Editor’s note: We endeavor to bring you the top voices on current events representing a range of perspectives. Below is a column arguing that budget deficits and the national debt are ultimately not a huge problem — government spending is. You can find a counterpoint here, where Spence Purnell, a policy analyst at the Reason Foundation, argues that the national debt and growing budget deficits pose a significant risk to America’s future financial stability.
Let’s construct two hypothetical federal spending scenarios for the next ten years. In the first, Congress spends $50 trillion without borrowing a cent. In the second, Congress spends a total of $25 trillion, with half of the funds spent borrowed. Which scenario is better for us economically?
The obvious answer is that we would be much better off with $12.5 trillion in new debt. Whether Congress taxes the money away or borrows it is really of no consequence. What matters is total dollars spent. Money isn’t some abstraction; instead it’s a claim on market goods, services and most crucial of all, labor. The more dollars Congress spends, the more control Nancy Pelosi, Kevin McCarthy, Mitch McConnell and Chuck Schumer have over the economy.
Government spending saps our economic productivity and freedom, period. To distinguish between funds taxed away or borrowed is to realistically make a distinction without a difference. More on this in a bit.
For now, why there’s even a question about which scenario is best speaks to how very much self-proclaimed “deficit hawks” have restrained reasonable economic discussion in modern times. Of the view that their support for balanced budgets renders them prudent proponents of “limited government,” the reality is much, much different. A balanced budget in the most economically dynamic country in the world signals rapidly growing government as far as the eye can see.
Figure that governments only have money to spend insofar as they arrogate to themselves a piece of the production that only takes place in the private sector.
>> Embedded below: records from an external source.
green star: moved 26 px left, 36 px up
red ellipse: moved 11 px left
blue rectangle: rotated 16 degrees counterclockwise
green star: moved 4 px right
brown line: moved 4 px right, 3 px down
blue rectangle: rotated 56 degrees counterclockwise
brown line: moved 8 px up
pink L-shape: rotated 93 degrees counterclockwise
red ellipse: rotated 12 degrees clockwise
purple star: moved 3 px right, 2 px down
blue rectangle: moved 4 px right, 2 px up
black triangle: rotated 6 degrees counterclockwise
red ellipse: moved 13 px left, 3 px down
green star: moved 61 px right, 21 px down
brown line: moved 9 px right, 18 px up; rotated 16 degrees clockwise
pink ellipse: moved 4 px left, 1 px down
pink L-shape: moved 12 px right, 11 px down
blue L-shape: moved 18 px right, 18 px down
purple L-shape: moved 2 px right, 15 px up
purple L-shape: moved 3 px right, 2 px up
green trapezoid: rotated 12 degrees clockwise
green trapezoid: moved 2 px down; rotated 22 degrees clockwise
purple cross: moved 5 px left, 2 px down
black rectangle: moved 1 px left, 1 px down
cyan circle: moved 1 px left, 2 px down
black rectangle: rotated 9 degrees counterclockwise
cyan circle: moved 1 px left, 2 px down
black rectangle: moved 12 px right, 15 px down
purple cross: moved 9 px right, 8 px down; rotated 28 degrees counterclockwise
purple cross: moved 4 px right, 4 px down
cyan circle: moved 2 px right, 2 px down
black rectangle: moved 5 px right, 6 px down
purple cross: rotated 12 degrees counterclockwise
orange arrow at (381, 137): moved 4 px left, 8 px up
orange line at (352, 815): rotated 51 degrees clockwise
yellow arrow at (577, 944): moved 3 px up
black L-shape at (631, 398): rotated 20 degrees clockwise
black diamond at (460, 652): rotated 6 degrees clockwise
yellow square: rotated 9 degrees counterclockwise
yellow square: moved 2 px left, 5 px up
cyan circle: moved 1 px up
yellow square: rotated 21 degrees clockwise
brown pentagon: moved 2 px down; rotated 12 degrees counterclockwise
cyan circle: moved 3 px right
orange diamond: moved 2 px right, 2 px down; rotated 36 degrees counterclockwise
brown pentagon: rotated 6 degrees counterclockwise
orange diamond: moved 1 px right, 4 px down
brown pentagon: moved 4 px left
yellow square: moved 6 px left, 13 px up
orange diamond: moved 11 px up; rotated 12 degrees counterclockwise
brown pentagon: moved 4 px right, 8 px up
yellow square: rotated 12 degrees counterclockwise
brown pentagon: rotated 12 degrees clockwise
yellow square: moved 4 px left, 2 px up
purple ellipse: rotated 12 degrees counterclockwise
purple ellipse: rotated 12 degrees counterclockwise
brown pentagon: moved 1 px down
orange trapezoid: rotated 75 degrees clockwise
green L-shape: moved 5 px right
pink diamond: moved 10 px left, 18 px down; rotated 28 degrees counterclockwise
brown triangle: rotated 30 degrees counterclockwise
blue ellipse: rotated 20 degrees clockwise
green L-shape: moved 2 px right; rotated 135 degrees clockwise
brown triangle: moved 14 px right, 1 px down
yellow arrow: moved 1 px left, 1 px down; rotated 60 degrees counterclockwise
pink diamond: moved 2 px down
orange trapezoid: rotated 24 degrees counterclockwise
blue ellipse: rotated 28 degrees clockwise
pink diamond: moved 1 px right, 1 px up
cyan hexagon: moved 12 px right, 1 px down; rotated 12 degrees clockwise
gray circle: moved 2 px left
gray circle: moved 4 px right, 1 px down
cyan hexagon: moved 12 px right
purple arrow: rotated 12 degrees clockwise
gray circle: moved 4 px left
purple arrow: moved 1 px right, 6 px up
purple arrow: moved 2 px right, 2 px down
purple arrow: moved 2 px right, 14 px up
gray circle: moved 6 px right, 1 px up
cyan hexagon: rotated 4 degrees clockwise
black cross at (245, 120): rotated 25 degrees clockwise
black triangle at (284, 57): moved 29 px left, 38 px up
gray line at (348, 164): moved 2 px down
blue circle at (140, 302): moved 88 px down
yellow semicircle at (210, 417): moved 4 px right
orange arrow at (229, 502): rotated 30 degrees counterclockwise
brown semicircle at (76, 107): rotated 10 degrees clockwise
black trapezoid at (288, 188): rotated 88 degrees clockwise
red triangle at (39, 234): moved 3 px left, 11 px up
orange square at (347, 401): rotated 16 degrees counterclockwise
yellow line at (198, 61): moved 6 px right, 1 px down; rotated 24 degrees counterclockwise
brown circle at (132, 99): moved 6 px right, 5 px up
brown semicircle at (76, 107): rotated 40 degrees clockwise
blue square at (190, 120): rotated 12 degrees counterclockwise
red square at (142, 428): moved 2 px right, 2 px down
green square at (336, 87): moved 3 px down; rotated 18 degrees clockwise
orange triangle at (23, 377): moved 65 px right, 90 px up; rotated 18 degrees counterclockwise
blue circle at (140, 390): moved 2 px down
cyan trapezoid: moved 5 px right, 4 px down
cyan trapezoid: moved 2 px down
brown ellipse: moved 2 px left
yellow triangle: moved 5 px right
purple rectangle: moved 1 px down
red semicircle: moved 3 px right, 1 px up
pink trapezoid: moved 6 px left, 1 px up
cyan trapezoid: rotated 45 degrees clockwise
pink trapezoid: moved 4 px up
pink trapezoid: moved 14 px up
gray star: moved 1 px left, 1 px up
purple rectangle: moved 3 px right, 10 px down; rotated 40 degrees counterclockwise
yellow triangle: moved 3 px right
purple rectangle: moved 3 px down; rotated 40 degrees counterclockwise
We have a large federal government, and we do because politicians have voted themselves excessive amounts of private production and will continue to do so in the future.
The deficit obsessed are merely pretending that there’s a difference between wealth taxed away versus wealth borrowed. There is, but they don’t know why there is. With deficits, government is paying savers for the right to use private wealth, whereas with taxes government is taking private wealth in order to waste it, without compensation. Which would readers prefer?
The paradoxical truth about deficits is that they’re high because federal revenues are way too high. The previous assertion will no doubt cause the heads of deficit hawks to explode, but these faux proponents of limited government plainly don’t understand how bonds and bond markets work. When the U.S. Treasury sells Treasury debt, buyers of it are buying future dollar income streams to be paid by the U.S. Treasury. The more dollars the Treasury takes in via taxes now and in the future, the more easily the Treasury is able to borrow in the first place. Market signals support this blinding glimpse of the obvious.
Considering Treasury borrowing over the last 40 years, total federal debt in 1980 was roughly $900 billion. Notable is that in 1980, interest paid by Treasury on its 10-Year Notes was 11%. Fast forward to the present, and with a total debt of $25 trillion and unfunded liabilities of quite a bit more, it presently costs the Treasury 30 basis points less than 1 percent to float 10-Year Notes.
U.S. debt is viewed as a certain “flight to safety” precisely because federal tax collections are enormous now, and will be quite a bit higher in the future. Why else would investors line up to lend so easily to the federal government unless the expectation was that revenues into the body would continue to soar?
These easy-to-understand market realities mock all the sappy laments about deficits offered up by self-righteous debt scolds. They make laughable claims about the U.S. being the “Titanic rushing toward the iceberg” in terms of debt, yet the world’s deepest markets (Treasury markets) signal that investors are quite a bit less than worried about federal borrowing.
Others claim the debt is a “national security” issue. Yes, it is. The more the world owns our debt, the less likely we are to go to war around the world. Lenders rarely lend to borrowers they intend to kill.
Most ridiculous are those who claim the deficits signal that “we’re living beyond our means” and “leaving the grandchildren with the bill.” Implicit in such trite hand wringing is that government spending makes us better off and happier. No, that’s not serious. The spending is a tax on freedom and progress for it empowering Congress to allocate resources over truly talented individuals like Jeff Bezos, Peter Thiel and FedEx founder Fred Smith.
As for the grandchildren, the burden isn’t debt that investors line up to service; rather the burden we leave future generations is a much less evolved society and economy thanks to politicians consuming so much of the wealth always and everywhere created in the private sector. The burden for future generations is that they’re left crafting advances that would have already been created for them had Congress not been wasting so much of the wealth we’ve produced.
Government spending is the problem. Always. A deficit focus is a big waste of time that pretends we have a revenue problem. Yes we do. Revenues are too high. End of story.
John Tamny is Vice President at FreedomWorks, editor of RealClearMarkets, and author of several books. His latest is They’re Both Wrong.